(Collected data)
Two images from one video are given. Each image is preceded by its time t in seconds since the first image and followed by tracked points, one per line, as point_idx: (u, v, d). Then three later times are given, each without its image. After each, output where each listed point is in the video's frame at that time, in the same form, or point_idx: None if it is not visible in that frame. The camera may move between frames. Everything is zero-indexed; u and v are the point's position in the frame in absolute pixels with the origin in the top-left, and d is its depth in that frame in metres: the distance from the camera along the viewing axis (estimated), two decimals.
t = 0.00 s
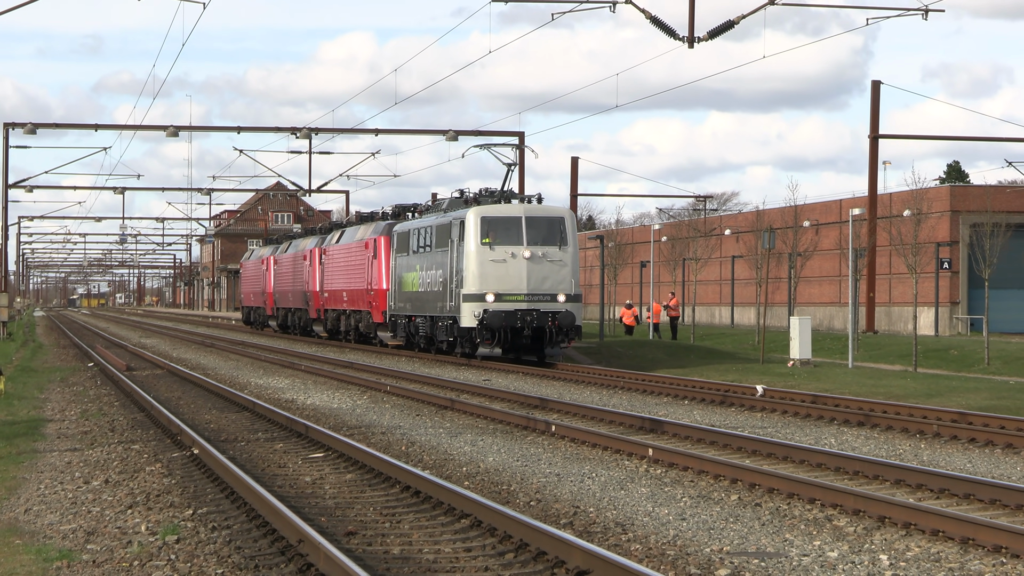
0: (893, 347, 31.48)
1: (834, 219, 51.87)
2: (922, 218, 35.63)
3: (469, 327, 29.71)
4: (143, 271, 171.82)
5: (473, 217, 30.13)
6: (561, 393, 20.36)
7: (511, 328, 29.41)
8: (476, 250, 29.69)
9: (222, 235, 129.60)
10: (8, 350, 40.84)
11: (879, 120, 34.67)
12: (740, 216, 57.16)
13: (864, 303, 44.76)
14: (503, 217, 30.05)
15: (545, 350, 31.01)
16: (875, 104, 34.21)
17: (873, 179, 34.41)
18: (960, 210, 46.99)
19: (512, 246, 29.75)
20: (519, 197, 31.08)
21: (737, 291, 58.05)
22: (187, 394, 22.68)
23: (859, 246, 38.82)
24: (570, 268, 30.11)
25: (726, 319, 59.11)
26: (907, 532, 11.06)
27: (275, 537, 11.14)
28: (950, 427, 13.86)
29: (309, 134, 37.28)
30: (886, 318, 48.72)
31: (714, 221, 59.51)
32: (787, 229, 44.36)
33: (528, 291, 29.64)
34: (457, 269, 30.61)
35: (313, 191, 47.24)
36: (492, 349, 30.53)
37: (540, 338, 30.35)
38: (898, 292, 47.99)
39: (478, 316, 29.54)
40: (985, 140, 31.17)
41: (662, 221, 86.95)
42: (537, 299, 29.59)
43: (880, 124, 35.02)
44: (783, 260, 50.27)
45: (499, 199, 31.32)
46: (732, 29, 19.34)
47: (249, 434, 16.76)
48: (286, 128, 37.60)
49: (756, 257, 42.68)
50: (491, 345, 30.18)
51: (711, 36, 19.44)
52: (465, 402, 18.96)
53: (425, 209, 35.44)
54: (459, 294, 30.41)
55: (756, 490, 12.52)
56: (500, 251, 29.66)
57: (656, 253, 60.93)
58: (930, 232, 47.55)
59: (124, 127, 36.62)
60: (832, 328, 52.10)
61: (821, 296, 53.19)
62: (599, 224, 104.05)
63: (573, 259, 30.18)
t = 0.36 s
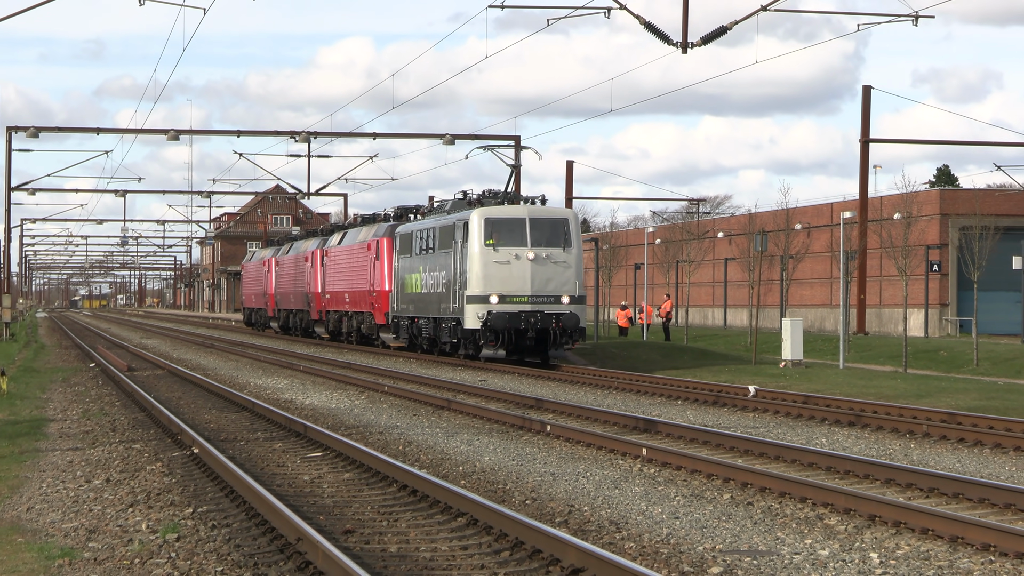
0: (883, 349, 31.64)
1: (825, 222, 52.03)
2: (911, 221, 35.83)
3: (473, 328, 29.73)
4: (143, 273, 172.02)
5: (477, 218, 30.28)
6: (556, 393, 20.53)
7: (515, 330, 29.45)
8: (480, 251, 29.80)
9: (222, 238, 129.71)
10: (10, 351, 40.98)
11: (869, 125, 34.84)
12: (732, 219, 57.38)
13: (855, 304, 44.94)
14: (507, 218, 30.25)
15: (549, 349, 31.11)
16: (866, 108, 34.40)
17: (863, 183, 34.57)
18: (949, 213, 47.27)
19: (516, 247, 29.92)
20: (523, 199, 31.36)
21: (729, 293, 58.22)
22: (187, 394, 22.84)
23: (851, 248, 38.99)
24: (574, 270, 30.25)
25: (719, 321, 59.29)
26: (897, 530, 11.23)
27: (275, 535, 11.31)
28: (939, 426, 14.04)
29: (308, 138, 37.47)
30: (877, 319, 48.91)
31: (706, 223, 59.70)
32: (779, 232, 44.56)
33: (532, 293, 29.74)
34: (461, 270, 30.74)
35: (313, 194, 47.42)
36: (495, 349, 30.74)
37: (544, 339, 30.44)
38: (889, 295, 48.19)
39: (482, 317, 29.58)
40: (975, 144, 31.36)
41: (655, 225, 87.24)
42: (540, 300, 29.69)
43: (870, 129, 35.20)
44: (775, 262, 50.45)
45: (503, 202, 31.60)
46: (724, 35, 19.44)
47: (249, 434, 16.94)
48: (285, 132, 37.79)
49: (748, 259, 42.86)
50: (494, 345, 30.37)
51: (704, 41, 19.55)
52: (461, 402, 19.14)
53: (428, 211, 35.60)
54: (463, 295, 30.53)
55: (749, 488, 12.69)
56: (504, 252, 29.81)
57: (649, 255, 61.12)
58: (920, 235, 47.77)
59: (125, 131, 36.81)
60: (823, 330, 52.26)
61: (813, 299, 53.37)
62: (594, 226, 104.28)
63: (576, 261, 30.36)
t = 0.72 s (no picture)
0: (874, 351, 31.84)
1: (817, 226, 52.27)
2: (902, 225, 36.09)
3: (478, 331, 29.94)
4: (145, 275, 172.40)
5: (482, 220, 30.46)
6: (552, 394, 20.70)
7: (520, 332, 29.60)
8: (484, 253, 29.95)
9: (222, 241, 129.98)
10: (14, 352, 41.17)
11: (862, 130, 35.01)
12: (726, 222, 57.66)
13: (846, 307, 45.31)
14: (512, 220, 30.33)
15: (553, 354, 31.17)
16: (858, 114, 34.58)
17: (856, 187, 34.75)
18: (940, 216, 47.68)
19: (520, 250, 30.00)
20: (527, 201, 31.36)
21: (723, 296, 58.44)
22: (189, 395, 23.01)
23: (843, 252, 39.25)
24: (579, 272, 30.29)
25: (713, 323, 59.56)
26: (889, 530, 11.39)
27: (274, 534, 11.48)
28: (930, 427, 14.20)
29: (308, 143, 37.66)
30: (868, 321, 49.19)
31: (701, 226, 59.95)
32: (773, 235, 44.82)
33: (537, 295, 29.83)
34: (466, 272, 30.88)
35: (314, 197, 47.61)
36: (500, 354, 30.72)
37: (549, 343, 30.55)
38: (880, 297, 48.45)
39: (487, 320, 29.78)
40: (966, 148, 31.57)
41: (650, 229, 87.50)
42: (545, 303, 29.76)
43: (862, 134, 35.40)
44: (769, 265, 50.73)
45: (506, 203, 31.70)
46: (719, 42, 19.55)
47: (249, 434, 17.12)
48: (285, 136, 38.00)
49: (741, 262, 43.09)
50: (499, 349, 30.44)
51: (699, 48, 19.66)
52: (459, 402, 19.31)
53: (432, 213, 35.78)
54: (467, 297, 30.66)
55: (742, 488, 12.86)
56: (509, 254, 29.93)
57: (644, 258, 61.37)
58: (911, 238, 48.07)
59: (127, 136, 37.05)
60: (816, 332, 52.49)
61: (806, 301, 53.58)
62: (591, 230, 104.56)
63: (582, 263, 30.36)
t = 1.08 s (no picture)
0: (867, 350, 32.02)
1: (811, 228, 52.50)
2: (894, 226, 36.34)
3: (484, 331, 29.94)
4: (145, 275, 172.48)
5: (488, 220, 30.51)
6: (549, 393, 20.87)
7: (526, 333, 29.62)
8: (490, 254, 29.98)
9: (222, 242, 130.19)
10: (19, 352, 41.33)
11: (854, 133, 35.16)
12: (721, 224, 57.91)
13: (840, 307, 45.73)
14: (518, 220, 30.39)
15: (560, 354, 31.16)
16: (851, 118, 34.74)
17: (848, 190, 34.92)
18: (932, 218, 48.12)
19: (527, 250, 30.06)
20: (533, 201, 31.45)
21: (718, 297, 58.63)
22: (191, 394, 23.17)
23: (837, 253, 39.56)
24: (586, 272, 30.34)
25: (708, 323, 59.80)
26: (881, 527, 11.57)
27: (275, 531, 11.65)
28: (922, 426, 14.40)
29: (308, 145, 37.83)
30: (861, 321, 49.45)
31: (695, 228, 60.18)
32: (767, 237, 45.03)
33: (543, 296, 29.84)
34: (472, 272, 30.90)
35: (315, 198, 47.78)
36: (507, 353, 30.72)
37: (555, 343, 30.55)
38: (872, 297, 48.70)
39: (493, 320, 29.78)
40: (957, 150, 31.83)
41: (646, 230, 87.72)
42: (552, 303, 29.78)
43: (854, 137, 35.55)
44: (762, 266, 51.04)
45: (512, 203, 31.82)
46: (714, 45, 19.68)
47: (250, 433, 17.29)
48: (286, 139, 38.18)
49: (736, 263, 43.29)
50: (506, 349, 30.43)
51: (693, 52, 19.79)
52: (457, 401, 19.49)
53: (437, 214, 35.92)
54: (474, 297, 30.66)
55: (736, 486, 13.04)
56: (515, 254, 29.96)
57: (640, 259, 61.58)
58: (902, 240, 48.48)
59: (129, 138, 37.24)
60: (810, 332, 52.68)
61: (799, 301, 53.87)
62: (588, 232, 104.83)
63: (588, 263, 30.43)
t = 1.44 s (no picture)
0: (861, 349, 32.19)
1: (805, 228, 52.74)
2: (888, 226, 36.56)
3: (491, 330, 29.74)
4: (145, 274, 172.79)
5: (495, 219, 30.28)
6: (546, 391, 21.07)
7: (534, 332, 29.47)
8: (498, 253, 29.77)
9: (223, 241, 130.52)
10: (23, 350, 41.52)
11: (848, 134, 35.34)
12: (716, 224, 58.18)
13: (833, 307, 46.01)
14: (526, 219, 30.16)
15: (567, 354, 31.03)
16: (844, 119, 34.93)
17: (842, 190, 35.10)
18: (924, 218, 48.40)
19: (534, 249, 29.84)
20: (540, 199, 31.19)
21: (713, 296, 58.87)
22: (193, 391, 23.35)
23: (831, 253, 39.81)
24: (593, 271, 30.17)
25: (703, 322, 60.09)
26: (874, 523, 11.75)
27: (277, 527, 11.82)
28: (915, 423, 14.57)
29: (309, 146, 38.04)
30: (854, 320, 49.75)
31: (691, 228, 60.38)
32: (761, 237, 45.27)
33: (551, 295, 29.68)
34: (479, 271, 30.75)
35: (317, 198, 47.96)
36: (513, 353, 30.58)
37: (562, 342, 30.43)
38: (866, 297, 48.96)
39: (500, 319, 29.58)
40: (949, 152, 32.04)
41: (642, 230, 88.10)
42: (560, 302, 29.63)
43: (848, 138, 35.72)
44: (757, 266, 51.35)
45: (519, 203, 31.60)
46: (709, 48, 19.82)
47: (252, 430, 17.48)
48: (287, 140, 38.34)
49: (731, 263, 43.50)
50: (513, 348, 30.28)
51: (689, 54, 19.92)
52: (457, 399, 19.67)
53: (444, 213, 35.88)
54: (481, 297, 30.48)
55: (731, 482, 13.22)
56: (523, 253, 29.76)
57: (637, 258, 61.79)
58: (895, 240, 48.77)
59: (132, 140, 37.47)
60: (804, 331, 52.88)
61: (793, 300, 54.04)
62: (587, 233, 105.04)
63: (596, 262, 30.25)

- **Work to complete**: Print exactly the lines above from the one with "44: (775, 262, 50.45)" to the one with "57: (649, 255, 61.12)", including both.

- **Response to the task**:
44: (775, 262, 50.45)
45: (503, 202, 31.60)
46: (724, 35, 19.44)
47: (249, 434, 16.94)
48: (285, 132, 37.79)
49: (748, 259, 42.86)
50: (494, 345, 30.37)
51: (704, 41, 19.55)
52: (461, 402, 19.14)
53: (428, 211, 35.60)
54: (463, 295, 30.53)
55: (749, 488, 12.69)
56: (504, 252, 29.81)
57: (649, 255, 61.12)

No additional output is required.